[Work request] Reproduce the line that contains "Under every image write" and every line after it through the end of the records, exactly, with nothing added.

Content starts

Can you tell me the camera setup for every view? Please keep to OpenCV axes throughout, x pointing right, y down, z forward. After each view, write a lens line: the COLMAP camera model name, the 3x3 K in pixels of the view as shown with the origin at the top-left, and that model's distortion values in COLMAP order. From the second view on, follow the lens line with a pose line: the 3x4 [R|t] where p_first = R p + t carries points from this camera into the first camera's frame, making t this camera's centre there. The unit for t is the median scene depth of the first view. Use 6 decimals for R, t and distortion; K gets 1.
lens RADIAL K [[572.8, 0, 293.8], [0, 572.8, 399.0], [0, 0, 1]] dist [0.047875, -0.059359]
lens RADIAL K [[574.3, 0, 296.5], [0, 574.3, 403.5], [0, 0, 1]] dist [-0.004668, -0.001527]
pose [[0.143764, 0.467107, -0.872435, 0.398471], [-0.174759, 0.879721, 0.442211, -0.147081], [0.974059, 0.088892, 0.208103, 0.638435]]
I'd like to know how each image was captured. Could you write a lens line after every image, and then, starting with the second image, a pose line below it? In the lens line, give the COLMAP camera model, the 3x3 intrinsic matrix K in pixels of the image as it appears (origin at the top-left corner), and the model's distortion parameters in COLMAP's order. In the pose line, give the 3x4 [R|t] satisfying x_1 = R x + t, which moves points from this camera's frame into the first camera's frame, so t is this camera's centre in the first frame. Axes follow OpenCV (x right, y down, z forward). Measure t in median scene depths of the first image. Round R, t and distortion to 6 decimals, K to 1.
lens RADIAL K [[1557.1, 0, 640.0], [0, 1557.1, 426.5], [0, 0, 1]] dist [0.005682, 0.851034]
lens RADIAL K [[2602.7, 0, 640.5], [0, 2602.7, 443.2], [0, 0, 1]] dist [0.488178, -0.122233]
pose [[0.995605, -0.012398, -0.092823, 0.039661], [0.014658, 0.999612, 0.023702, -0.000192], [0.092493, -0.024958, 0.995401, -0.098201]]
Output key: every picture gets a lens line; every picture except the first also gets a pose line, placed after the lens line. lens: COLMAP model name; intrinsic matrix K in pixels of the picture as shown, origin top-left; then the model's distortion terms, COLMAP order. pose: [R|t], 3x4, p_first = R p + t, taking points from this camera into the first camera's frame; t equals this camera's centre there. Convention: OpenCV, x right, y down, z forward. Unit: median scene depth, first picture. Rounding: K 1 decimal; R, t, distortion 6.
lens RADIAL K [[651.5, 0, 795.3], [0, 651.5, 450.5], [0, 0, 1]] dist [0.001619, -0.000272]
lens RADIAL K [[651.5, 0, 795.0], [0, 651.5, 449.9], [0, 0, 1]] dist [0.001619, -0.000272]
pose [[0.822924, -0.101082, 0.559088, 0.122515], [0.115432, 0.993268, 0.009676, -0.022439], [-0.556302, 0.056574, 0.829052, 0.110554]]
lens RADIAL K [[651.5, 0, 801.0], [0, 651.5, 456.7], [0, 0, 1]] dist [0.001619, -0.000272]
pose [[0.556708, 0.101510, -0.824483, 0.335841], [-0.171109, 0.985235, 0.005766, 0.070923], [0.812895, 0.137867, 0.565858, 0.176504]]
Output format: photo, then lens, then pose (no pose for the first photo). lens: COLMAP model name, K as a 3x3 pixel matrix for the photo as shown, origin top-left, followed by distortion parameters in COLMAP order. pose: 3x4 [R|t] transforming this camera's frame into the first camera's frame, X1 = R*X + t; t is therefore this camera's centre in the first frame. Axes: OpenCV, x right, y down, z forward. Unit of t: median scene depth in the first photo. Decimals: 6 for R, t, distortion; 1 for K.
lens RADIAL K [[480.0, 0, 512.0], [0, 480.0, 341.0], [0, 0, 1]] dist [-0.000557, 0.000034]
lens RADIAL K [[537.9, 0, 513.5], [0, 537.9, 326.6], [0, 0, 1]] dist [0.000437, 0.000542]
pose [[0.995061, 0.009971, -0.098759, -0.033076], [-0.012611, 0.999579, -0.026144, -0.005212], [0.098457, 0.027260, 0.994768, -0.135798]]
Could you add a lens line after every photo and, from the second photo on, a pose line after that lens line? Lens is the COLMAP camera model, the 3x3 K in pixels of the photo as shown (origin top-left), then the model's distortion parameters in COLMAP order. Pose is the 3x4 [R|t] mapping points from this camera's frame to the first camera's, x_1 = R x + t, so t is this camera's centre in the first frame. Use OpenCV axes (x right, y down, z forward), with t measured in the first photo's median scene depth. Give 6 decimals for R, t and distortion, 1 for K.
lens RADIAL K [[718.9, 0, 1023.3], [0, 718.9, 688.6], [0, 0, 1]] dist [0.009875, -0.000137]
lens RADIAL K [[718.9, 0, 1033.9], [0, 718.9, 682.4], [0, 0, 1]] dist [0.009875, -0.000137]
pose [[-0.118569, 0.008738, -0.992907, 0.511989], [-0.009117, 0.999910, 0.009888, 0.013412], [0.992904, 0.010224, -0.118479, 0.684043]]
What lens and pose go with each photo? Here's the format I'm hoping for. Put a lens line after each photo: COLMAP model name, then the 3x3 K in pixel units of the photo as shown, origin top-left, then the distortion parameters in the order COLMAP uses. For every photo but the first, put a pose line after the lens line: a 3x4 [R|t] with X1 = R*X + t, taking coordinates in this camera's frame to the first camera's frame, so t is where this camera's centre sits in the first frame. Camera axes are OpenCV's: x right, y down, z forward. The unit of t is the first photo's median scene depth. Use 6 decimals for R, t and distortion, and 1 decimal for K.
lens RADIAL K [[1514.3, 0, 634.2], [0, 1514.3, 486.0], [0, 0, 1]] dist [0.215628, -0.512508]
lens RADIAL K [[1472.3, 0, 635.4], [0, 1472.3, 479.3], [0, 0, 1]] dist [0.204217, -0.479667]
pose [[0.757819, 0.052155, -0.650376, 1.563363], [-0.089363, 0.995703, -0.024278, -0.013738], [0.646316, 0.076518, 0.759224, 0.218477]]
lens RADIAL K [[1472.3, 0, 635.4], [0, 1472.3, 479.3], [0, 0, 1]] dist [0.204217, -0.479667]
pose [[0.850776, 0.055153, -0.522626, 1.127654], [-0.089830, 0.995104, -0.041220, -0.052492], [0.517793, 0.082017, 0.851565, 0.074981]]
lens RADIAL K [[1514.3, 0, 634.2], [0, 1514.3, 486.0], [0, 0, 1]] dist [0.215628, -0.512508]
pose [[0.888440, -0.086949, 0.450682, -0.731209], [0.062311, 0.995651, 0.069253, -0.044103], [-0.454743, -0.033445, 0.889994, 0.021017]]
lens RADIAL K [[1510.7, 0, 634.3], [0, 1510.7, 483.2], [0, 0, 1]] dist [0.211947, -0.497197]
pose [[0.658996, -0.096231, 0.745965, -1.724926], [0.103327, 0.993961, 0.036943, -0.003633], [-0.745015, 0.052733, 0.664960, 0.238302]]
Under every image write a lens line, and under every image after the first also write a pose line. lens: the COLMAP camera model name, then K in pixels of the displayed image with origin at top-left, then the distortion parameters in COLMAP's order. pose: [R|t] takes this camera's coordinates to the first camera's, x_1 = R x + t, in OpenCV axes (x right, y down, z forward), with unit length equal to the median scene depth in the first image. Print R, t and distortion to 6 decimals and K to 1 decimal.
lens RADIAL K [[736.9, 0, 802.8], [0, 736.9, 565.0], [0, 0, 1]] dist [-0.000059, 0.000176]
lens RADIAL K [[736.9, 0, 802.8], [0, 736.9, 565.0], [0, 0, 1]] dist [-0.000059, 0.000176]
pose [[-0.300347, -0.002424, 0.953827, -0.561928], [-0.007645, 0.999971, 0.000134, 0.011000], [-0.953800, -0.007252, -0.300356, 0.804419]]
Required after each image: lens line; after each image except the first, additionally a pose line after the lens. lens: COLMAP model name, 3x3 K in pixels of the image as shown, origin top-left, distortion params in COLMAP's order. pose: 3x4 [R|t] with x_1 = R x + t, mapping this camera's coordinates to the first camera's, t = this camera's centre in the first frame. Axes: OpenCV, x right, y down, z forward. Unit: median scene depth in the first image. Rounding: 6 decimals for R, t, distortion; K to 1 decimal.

Content ends

[Output]
Under every image write a lens line, and under every image after the first also write a pose line. lens: the COLMAP camera model name, then K in pixels of the displayed image with origin at top-left, then the distortion parameters in COLMAP's order. pose: [R|t] takes this camera's coordinates to the first camera's, x_1 = R x + t, in OpenCV axes (x right, y down, z forward), with unit length equal to the median scene depth in the first image. Print R, t and distortion to 6 decimals and K to 1 decimal.
lens RADIAL K [[736.9, 0, 802.8], [0, 736.9, 565.0], [0, 0, 1]] dist [-0.000059, 0.000176]
lens RADIAL K [[736.9, 0, 802.8], [0, 736.9, 565.0], [0, 0, 1]] dist [-0.000059, 0.000176]
pose [[-0.300347, -0.002424, 0.953827, -0.561928], [-0.007645, 0.999971, 0.000134, 0.011000], [-0.953800, -0.007252, -0.300356, 0.804419]]
Required after each image: lens line; after each image except the first, additionally a pose line after the lens. lens: COLMAP model name, 3x3 K in pixels of the image as shown, origin top-left, distortion params in COLMAP's order. pose: 3x4 [R|t] with x_1 = R x + t, mapping this camera's coordinates to the first camera's, t = this camera's centre in the first frame. Axes: OpenCV, x right, y down, z forward. Unit: median scene depth in the first image. Rounding: 6 decimals for R, t, distortion; K to 1 decimal.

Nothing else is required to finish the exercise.